I vantaggi delle finestre da tetto

Partiamo dall’analisi dei vantaggi a cui si faceva cenno nell’introduzione, che sono numerosi e decisivi sotto ogni punto di vista:

1. Luminosità. Una finestra da tetto consente un passaggio di luce equivalente a circa il doppio rispetto a quella lasciata entrare da una normale finestra delle stesse dimensioni: le stanze appariranno così più lucenti, spaziose ed accoglienti;

2. Efficientamento energetico. Il maggiore ingresso di luce naturale assicurato dalle finestre da tetto permette di utilizzare di meno le luci artificiali interne, garantendo risparmio energetico ed economico. Ma non solo: le tecnologie moderne con cui vengono realizzate sono una certezza anche nella limitazione della dispersione termica.

3. Miglioramento della salubrità interna. L’apertura delle finestre da tetto, siano esse spalancate o appena aperte, è perfetta per incanalare flussi d’aria fresca e pulita, contribuendo alla rimozione di anidride carbonica, umidità o altre particelle che guastano la salubrità degli ambienti interni;

4. Design. Stile ed eleganza: non ci sono altri termini da abbinare alle finestre da tetto che, se installate seguendo le ultime tendenze, rendono ogni casa moderna, valorizzandola anche dal punto di vista estetico.

La loro installazione

L’installazione è la fase in cui si predetermina se i vantaggi appena enunciati si potranno concretizzare. Si tratta dunque di un momento delicato e importante, in cui commettere qualche errore rischia di vanificare le ingenti spese destinate alle finestre da tetto.

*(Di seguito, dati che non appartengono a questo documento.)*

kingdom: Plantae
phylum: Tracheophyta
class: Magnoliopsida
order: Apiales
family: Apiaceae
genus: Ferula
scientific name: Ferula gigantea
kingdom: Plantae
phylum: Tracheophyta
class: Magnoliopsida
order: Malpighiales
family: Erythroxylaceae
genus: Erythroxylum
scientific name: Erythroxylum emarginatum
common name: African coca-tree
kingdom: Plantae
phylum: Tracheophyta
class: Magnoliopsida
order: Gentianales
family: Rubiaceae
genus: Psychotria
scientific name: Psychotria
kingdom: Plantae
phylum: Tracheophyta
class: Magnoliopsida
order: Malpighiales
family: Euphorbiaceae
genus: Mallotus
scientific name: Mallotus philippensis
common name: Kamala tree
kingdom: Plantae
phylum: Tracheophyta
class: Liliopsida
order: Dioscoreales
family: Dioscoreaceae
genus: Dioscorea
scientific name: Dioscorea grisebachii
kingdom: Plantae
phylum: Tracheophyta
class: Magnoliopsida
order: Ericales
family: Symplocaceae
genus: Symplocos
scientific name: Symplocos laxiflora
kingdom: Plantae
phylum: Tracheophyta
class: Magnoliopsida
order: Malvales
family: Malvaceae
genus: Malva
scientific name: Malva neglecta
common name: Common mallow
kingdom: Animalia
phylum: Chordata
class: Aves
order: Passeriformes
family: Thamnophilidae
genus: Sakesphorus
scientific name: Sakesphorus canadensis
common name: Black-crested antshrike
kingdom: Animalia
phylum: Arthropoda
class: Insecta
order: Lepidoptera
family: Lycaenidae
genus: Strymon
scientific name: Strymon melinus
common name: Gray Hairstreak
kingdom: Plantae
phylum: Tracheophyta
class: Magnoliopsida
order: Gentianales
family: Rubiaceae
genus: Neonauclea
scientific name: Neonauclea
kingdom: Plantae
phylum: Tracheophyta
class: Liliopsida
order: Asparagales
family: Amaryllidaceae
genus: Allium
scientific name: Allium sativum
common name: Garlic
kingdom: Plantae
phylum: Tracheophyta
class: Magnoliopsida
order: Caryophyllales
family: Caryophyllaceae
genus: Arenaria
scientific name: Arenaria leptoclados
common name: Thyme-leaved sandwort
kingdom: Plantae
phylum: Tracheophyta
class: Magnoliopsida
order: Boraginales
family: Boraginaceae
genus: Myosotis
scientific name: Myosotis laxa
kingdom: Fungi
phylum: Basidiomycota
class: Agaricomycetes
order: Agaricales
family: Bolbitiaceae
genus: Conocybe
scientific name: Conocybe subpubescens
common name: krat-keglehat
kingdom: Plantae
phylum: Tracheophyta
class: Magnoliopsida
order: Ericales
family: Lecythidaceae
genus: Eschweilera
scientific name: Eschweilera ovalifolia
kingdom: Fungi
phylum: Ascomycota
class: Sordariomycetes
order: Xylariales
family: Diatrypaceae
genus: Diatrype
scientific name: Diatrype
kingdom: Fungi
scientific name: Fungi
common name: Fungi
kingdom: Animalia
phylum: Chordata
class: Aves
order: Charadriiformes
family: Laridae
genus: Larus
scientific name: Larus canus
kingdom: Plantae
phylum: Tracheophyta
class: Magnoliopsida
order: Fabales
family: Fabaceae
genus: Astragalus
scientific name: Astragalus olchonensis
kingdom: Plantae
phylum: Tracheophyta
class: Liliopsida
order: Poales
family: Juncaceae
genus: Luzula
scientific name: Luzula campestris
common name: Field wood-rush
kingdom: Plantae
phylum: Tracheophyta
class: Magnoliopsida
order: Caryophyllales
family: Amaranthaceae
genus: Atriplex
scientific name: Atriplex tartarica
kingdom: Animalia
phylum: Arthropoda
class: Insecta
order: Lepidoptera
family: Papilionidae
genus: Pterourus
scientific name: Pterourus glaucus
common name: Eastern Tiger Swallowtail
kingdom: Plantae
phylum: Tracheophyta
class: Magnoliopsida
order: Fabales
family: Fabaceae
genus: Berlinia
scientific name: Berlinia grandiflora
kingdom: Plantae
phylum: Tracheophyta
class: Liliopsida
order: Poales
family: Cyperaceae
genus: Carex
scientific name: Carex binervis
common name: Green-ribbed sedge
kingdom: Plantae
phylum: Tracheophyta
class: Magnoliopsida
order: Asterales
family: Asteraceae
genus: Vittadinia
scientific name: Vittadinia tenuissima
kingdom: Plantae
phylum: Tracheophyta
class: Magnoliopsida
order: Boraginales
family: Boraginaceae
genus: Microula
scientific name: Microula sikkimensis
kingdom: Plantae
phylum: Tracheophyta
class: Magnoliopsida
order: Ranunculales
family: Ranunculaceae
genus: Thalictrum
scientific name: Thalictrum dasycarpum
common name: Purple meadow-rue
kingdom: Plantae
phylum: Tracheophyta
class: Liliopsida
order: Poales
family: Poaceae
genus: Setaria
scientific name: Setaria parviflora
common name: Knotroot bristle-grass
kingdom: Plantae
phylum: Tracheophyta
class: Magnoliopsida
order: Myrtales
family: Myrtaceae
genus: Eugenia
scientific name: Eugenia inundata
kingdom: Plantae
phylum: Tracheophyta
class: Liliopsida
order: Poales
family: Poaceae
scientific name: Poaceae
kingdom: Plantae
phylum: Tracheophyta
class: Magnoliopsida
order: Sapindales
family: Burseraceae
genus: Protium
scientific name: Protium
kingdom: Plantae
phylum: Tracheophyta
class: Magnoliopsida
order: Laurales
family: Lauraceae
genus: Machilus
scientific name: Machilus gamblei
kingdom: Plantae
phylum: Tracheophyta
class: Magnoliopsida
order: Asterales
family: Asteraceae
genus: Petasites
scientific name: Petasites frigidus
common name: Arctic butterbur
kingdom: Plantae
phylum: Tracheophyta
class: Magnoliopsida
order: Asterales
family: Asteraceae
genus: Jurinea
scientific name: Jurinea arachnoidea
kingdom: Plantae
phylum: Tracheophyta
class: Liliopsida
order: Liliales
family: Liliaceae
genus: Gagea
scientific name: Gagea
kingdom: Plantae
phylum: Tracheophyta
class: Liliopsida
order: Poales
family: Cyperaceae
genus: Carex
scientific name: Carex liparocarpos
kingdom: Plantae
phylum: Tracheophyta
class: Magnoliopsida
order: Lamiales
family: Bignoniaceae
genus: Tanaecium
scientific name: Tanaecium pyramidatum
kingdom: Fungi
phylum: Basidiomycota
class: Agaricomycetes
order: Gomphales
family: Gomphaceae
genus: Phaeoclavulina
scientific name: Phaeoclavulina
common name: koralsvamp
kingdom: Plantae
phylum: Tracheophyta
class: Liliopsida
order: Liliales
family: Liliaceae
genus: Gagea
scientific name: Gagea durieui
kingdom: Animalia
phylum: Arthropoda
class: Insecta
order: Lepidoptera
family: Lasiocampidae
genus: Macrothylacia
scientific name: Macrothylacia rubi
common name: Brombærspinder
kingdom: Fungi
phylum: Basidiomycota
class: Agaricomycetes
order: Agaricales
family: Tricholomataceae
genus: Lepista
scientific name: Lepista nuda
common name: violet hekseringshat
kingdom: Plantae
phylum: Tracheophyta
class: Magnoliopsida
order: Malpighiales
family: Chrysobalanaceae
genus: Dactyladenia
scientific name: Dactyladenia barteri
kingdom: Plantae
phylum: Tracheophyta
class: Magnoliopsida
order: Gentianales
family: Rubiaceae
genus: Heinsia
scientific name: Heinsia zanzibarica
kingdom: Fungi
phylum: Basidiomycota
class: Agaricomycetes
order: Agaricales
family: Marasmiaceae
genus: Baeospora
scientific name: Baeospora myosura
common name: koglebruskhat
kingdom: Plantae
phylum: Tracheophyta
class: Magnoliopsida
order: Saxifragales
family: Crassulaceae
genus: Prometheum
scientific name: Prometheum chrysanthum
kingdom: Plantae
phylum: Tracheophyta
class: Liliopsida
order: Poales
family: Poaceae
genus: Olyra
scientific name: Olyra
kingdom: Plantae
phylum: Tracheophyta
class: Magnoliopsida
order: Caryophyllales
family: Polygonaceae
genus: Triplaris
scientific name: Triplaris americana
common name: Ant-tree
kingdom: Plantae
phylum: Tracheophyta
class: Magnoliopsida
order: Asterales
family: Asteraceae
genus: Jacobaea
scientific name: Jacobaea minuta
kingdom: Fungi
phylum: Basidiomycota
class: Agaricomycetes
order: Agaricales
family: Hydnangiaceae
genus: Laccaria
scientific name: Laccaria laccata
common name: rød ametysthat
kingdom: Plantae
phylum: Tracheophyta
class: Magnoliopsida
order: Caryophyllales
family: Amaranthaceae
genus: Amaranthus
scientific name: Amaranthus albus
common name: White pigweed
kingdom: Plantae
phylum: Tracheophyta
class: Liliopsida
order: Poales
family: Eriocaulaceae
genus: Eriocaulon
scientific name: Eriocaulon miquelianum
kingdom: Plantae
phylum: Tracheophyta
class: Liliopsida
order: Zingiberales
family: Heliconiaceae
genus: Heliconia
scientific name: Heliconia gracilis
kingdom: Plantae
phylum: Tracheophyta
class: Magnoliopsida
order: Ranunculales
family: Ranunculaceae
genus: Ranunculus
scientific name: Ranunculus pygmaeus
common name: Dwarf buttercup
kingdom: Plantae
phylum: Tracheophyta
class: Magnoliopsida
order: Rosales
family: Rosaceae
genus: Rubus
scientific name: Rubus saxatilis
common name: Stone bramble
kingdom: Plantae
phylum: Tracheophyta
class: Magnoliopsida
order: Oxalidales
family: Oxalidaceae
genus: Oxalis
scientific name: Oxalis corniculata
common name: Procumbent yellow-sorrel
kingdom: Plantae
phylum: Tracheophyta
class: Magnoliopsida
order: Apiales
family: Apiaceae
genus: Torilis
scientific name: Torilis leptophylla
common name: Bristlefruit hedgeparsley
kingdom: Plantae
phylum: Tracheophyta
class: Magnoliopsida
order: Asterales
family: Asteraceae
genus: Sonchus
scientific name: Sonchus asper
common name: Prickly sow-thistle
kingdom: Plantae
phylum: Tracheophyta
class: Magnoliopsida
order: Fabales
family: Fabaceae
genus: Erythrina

Per la posa e il montaggio si può procedere in autonomia oppure rivolgersi agli esperti del settore. A prescindere dall’opzione che si sceglie, è fondamentale che tutto sia fatto a regola d’arte. Nel caso di un’installazione su tetto a falda occorre procedere seguendo questi passaggi: posa di un falso telaio a perdere che funga da base (nei tetti piani serve invece una spugna espandente), installazione di cornice isolante, telaio e collare impermeabilizzante, montaggio di freno a vapore, listelli di ventilazione e contro-listelli porta tegola, per poi chiudere all’interno con la barriera a vapore e l’inserimento della finitura interna scelta.  

La manutenzione

Una volta avvenuta l’installazione, bisogna prendersi cura delle finestre da tetto, in modo da preservarle nel tempo e farle performare al meglio. Ecco come procedere per una corretta manutenzione:

  1. Pulizia del vetro. In questa pratica, che appare scontata, occorre applicare alcuni accorgimenti per non rovinare la vetrata: evita di pulirla nei momenti più caldi della giornata, non utilizzare materiali abrasivi e non sfregare il vetro con le parti metalliche degli strumenti di pulizia;
  2. Pulizia degli accessori. Tapparelle, tende, veneziane e zanzariere non vanno escluse dal processo di pulizia, perché, se non accuratamente trattate, possono inficiare le prestazioni della finestra;
  3. Manutenzione della cornice. Come tutti i serramenti in PVC non serve molta manutenzione, solo una semplice pulizia e eventualmente lubrificare ogni tanto gli elementi mobili della ferramenta.
  4. Pulizia esterna. Un compito non facile, ma pur sempre da eseguire: per la vetrata si può agire come per la parte interna. Inoltre è importante eliminare, con una certa frequenza, tutti i detriti che si sono depositati sull’intelaiatura esterna e sulle grondaie.